Now that we declared a new version of the previous function, we will now see what it looks like.

In [111]:
# Now lets save the top most popular word by day into their own column
DummyDataframe = DummyDataframe.apply(lambda x: most_popular_hashtag_percent(x, "Hashtag"), axis = 1)

# Print out the first 5 entry
DummyDataframe

Unnamed: 0_level_0,Hashtag,most_popular_hashtag,popular_hashtag_percent
Date,Unnamed: 1_level_1,Unnamed: 2_level_1,Unnamed: 3_level_1
2018-01-01,"[Twitter, Twitter, New2018, JupyterLearning, T...",Twitter,41.67
2018-02-01,"[Twitter, New2018, Twitter, New2018, JupyterLe...",Twitter,45.45
2018-03-01,"[Twitter, New2018, Twitter, New2018, Twitter, ...",Twitter,45.45


As you can see we now have a percent assoicated with the most popular hashtag. Therefore giving us more insight on how "popular" the most popular hashtag is overall.

## Saving our results

Now that we have our results we want to save what we have done. However this is different than what was done in previous notebooks. The reason for this is because we have been using "list" to store the results. When this is converted into a CSV it will be saved as it appears in the panda dataframe. This is problematic when loading the csv back in. This is because when we are loading the csv the program does "not know" that it is suppose to be a "list". Therefore we are going to have to alter the save function made in TATR Panda and CSV of Tweets. Therefore we are going to use the same "save" function (with a slight modification for index), however we are going to change out load function.

Using the function "ast.literal_eval" we can interpret the string of character as a list. 

To find out more about this function see:
* https://docs.python.org/2/library/ast.html

In [124]:
'''
Save the dataframe into a file

:dataframe: The dataframe that is being saved
:name_of_file:    The name of the CSV file you wish to save it as
:index: If you want to save the index set to true
'''
def save_frame_to_CSV(dataframe, name_of_file, index_save):
    
    print("Begin saving dataframe into a csv...\n")
    
    # Attach the CSV file extendsion to the name
    name = name_of_file + ".csv"
    
    # Convert the dataframe into a CSV that is seperated by commas
    # Remove "index=False" if you want to save the index
    dataframe.to_csv(name, sep=',', encoding='utf-8', index=index_save)
    
    print("Finish and saved into " + name + "\n")

In [160]:
'''
Similar to the old load csv file before except this converts the list present in the csv back into list objects to be used
Parameters:

:dataframe: The dataframe that is being saved
:name_of_file:    The name of the CSV file you wish to save it as
:csv_file_name   = Name of the file to load
:colList         = Which columns that are a list
'''
def read_CSV_file_convert (csv_file_name, colList, convertList):
    
    # Create the function to convert to a list
    string_to_list = lambda x: ast.literal_eval(str(x))

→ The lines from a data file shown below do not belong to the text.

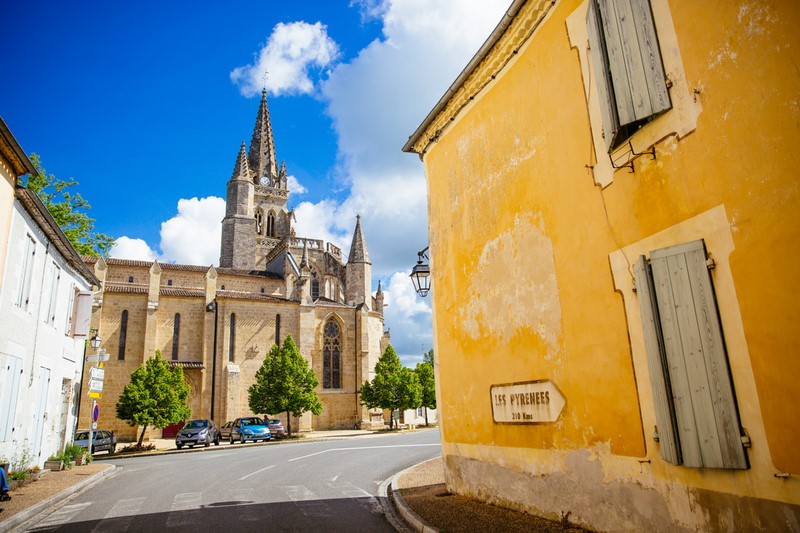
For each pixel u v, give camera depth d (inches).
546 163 300.7
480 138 383.9
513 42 334.6
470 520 305.9
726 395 181.0
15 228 539.5
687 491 198.2
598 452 249.8
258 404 1583.4
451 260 424.8
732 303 182.2
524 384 314.2
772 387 167.5
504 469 333.1
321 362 1951.3
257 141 3169.3
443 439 426.3
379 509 381.1
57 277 708.0
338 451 903.1
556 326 286.0
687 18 201.8
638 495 223.1
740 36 182.5
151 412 1284.4
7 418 548.4
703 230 194.7
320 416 1903.3
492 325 355.6
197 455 975.0
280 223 3002.0
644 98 217.3
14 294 549.0
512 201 336.2
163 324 1738.4
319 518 347.9
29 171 528.7
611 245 244.1
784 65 168.2
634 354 227.5
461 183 411.8
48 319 682.2
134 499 445.1
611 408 241.3
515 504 319.0
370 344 2100.1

    # Create the converter that will convert all the columns we tell it to back to a list object
    conv = {}
    
    # Assign the converter for each of the columns we want to convert (a.k.a the columns with a list)
    for entry in colList:
        if entry in convertList:            
            conv[entry] = string_to_list

    print("Loading csv " + csv_file_name + "\n")
    name = csv_file_name + ".csv"

    # Load a specified amount of columns from the csv
    return_frame = pd.read_csv(name, usecols = colList, converters=conv)
    
    print("Finish loading csv " + csv_file_name)
    
    return return_frame

Now that we have defined both functions we are going to save the results we have.

In [135]:
# Save the CSV and the index
save_frame_to_CSV(DummyDataframe, "TATR_Finding_Hashtag", True)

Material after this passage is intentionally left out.